In fact, “Crazy Jane belongs to a long tradition of writing in which women question male authority” (Innes, 105). And although she is based on an actual woman whom Yeats encountered named Cracked Jane, (Brown, 332), in Crazy Jane, woman has the voice. She speaks from her body. She speaks from desire. And she is defiant (Innes, 97)! “Bring me to the blasted oak,” she speaks with authority, “That I, midnight upon the stroke,/…May call down curses on his head.” The oak is a symbol of the state, which Jane curses (Cullingford, 236). She is a figurative witch, one who can call “down midnight curses at a blasted oak” (235). The clergy (represented by the Bishop) were the persecutors of witches.
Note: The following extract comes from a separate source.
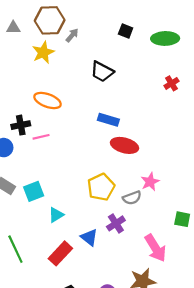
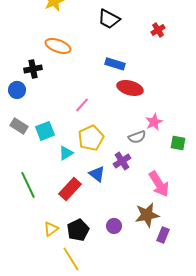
red cross: (172, 83) -> (158, 30), moved
pink line: (41, 137) -> (82, 105), moved, turned -35
yellow pentagon: (101, 187) -> (91, 138), moved
green square: (182, 219) -> (178, 143), moved

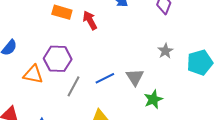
The Bishop “represents the forces of organized society and culture arrayed against the marginal female figure” (235).

 

            Jane also possesses passion and energy. She is an outlaw, never confined to the inside of a building, but outside and free. “She inhabits nature and her songs defy classical and neo-classical order, and-above all-the representatives of Christian order” (Innes, 97). Under the oak, wandering “out into the night” she defies traditional Christianity, leaving it for the more female centered and earthy pagan traditions. It is here where we see most strikingly Yeats’ Occult tradition seeping into his works.

 

            The Bishop relentlessly tries to move her back inside to the traditional realm of womanhood: body worship and the home. “Those breasts are flat and fallen now,” he proclaims, “Those veins must soon be dry;/Live in a heavenly mansion,/Not in some foul sty.” But “Jane opposes the sterility of the celibate Bishop” (Cullingford, 241): “My friends are gone, but that’s a truth/Nor grave nor bed denied,/Learned in bodily lowliness/And in the heart’s pride.” She need not remain in the home to find happiness. It is through her sexuality and through freeing herself from the “home” and all its trappings where true freedom for women will be found. “Yeats’s celebration of female sexual transgression,” writes Cullingford, “opens an imaginative space for women’s desire and pleasure in a culture that occludes them, and recuperates the desires and pleasures of women from Ireland’s mythological past” (238). In Jane, Yeats’ writes of a gloriously free and openly sexual woman defying the nature of traditional womanhood.

 

            After all of my research, I find that Yeats and the “woman question” have no easy answers. No Second Troy, Michael Robartes and the Dancer, and Crazy Jane all demonstrate Yeats’ own struggle between accepting the traditional role of woman and of helping to usher in a new and progressive vision of womanhood. While it seems obvious that the influence of his feminist friends, Maude Gonne and Madame Blavatsky, and his progressive Occult teachings, dominate the words of his poems, it is also easily recognizable that Yeats continues to struggle with the more traditional sense of male and female roles. These three poems are the articulation of his internal struggles and they make for a murky understanding of just were he lies in the “woman question.”      





Works Cited

 

Brown, Terence. The Life of W.B. Yeats. Massachusetts: Blackwell, 2001.

 

Cullingford, Elizabeth Butler. “At the Feet of the Goddess: Yeats’s Love Poetry and the Feminist Occult.” Yeats Annual No. 9 Ed. Deirdre Toomey. Hampshire: Macmillan, 1992. 31-59.

 

Cullingford, Elizabeth Butler. Gender and History in Yeats’s Love Poetry. New York: Syracuse U. Press, 1996.

 

Harwood, John. “Secret Communion”: Yeats’s Sexual Destiny.” Toomey 3-30.

 

Haswell, Janis Tedesco. “Gender, the Mask, and Complementarity.” Pressed by Divinity. Illinios: Northern Illinois Press, 1997. 15-33.

 

Innes, C.L. “Unaccommodated Women: Crazy Jane and Other Women in The Winding Stair and Other Poems.” Woman and Nation in Irish Literature and Society, 1880-1935. Georgia: U of Georgia Press, 1993. 93-108.

 

Keane, Patrick J. Terrible Beauty: Yeats, Joyce, Ireland, and the Myth of the Devouring Female. Missouri: U of Missouri Press, 1988.

 

Kline, Gloria C. The Last Courtly Lover: Yeats and the Idea of Woman. Michigan: UMI Research Press, 1983.